Probability of the Site Juxtaposition Determines the Rate of Protein-Mediated DNA Looping

Abstract

Numerous biological processes are regulated by DNA elements that communicate with their targets over a distance via formation of protein-bridged DNA loops. One of the first questions arising in studies of DNA looping is whether the rate of loop formation is limited by diffusion of the DNA sites. We addressed this question by comparing the in vitro measured rates of transcription initiation in the NtrC- glnAp2 enhancer-dependent transcription initiation system with predictions of two different theoretical models. The promoter and enhancer were in a 7.6-kb plasmid and separated by 2.5 kb.
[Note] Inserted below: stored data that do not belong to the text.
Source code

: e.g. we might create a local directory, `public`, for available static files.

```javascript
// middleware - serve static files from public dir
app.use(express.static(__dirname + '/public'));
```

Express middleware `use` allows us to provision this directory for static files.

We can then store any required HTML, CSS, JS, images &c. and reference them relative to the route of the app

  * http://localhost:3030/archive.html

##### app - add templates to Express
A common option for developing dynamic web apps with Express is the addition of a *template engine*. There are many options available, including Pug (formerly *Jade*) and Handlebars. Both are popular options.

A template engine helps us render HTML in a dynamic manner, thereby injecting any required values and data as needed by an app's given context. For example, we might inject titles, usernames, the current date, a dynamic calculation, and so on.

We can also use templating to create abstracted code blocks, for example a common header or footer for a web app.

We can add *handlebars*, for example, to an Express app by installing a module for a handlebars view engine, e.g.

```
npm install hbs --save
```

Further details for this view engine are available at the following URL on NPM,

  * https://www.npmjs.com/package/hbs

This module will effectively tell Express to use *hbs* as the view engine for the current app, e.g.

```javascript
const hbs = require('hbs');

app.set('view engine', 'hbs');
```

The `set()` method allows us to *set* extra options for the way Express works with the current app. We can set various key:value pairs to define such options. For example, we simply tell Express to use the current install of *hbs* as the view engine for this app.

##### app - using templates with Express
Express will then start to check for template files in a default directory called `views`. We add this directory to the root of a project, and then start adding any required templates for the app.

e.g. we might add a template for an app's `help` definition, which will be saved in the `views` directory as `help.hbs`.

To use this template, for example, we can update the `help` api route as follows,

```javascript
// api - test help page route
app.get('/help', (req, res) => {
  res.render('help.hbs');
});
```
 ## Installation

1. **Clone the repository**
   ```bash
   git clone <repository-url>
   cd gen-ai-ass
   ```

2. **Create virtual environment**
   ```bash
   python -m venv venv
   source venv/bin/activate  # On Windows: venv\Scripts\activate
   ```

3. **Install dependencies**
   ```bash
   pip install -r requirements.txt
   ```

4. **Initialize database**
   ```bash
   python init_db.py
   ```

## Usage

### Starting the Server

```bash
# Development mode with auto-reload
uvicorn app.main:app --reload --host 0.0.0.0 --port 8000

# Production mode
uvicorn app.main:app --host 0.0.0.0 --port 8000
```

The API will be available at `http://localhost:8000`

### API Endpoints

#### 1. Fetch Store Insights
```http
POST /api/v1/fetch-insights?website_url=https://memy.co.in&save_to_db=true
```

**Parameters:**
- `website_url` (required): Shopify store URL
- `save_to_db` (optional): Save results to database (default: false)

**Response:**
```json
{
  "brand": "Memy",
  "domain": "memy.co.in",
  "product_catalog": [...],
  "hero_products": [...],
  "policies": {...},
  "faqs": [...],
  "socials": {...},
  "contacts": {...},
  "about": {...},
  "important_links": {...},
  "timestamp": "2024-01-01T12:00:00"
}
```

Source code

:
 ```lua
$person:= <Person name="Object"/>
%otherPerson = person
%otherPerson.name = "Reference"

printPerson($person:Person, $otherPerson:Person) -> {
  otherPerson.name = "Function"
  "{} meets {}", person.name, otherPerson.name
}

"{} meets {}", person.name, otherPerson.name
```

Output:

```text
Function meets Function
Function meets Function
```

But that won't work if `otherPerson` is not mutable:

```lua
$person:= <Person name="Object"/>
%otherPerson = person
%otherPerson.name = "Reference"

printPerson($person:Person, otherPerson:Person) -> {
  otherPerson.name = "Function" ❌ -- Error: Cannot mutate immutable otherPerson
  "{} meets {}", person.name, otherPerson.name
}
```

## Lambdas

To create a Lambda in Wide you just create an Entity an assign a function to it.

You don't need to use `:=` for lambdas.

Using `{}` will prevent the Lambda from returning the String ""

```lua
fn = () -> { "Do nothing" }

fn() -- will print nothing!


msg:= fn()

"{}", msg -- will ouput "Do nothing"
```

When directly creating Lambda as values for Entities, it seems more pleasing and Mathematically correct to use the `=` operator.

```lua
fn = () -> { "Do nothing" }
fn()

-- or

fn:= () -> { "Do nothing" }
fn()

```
The measurements were performed for different values of the plasmid superhelix density, from 0 to −0.07. Earlier theoretical analysis, based on the Monte Carlo simulation of DNA conformations, showed that if the rate of loop formation is determined by the equilibrium probability of juxtaposition of the DNA sites, the rate should be ∼100 times higher in supercoiled than in relaxed DNA. On the other hand, Brownian dynamics simulation showed that if the rate of loop formation is limited by the site diffusion, it should be nearly independent of DNA supercoiling. We found that efficiency of the transcription initiation increases by nearly two orders of magnitude as a result of the corresponding increase of the template supercoiling. This clearly shows that the rate of bridging in the enhancer-promoter system is not limited by diffusion of the DNA sites to one another. We argue that this conclusion derived for the specific system is likely to be valid for the great majority of biological processes involving protein-mediated DNA looping.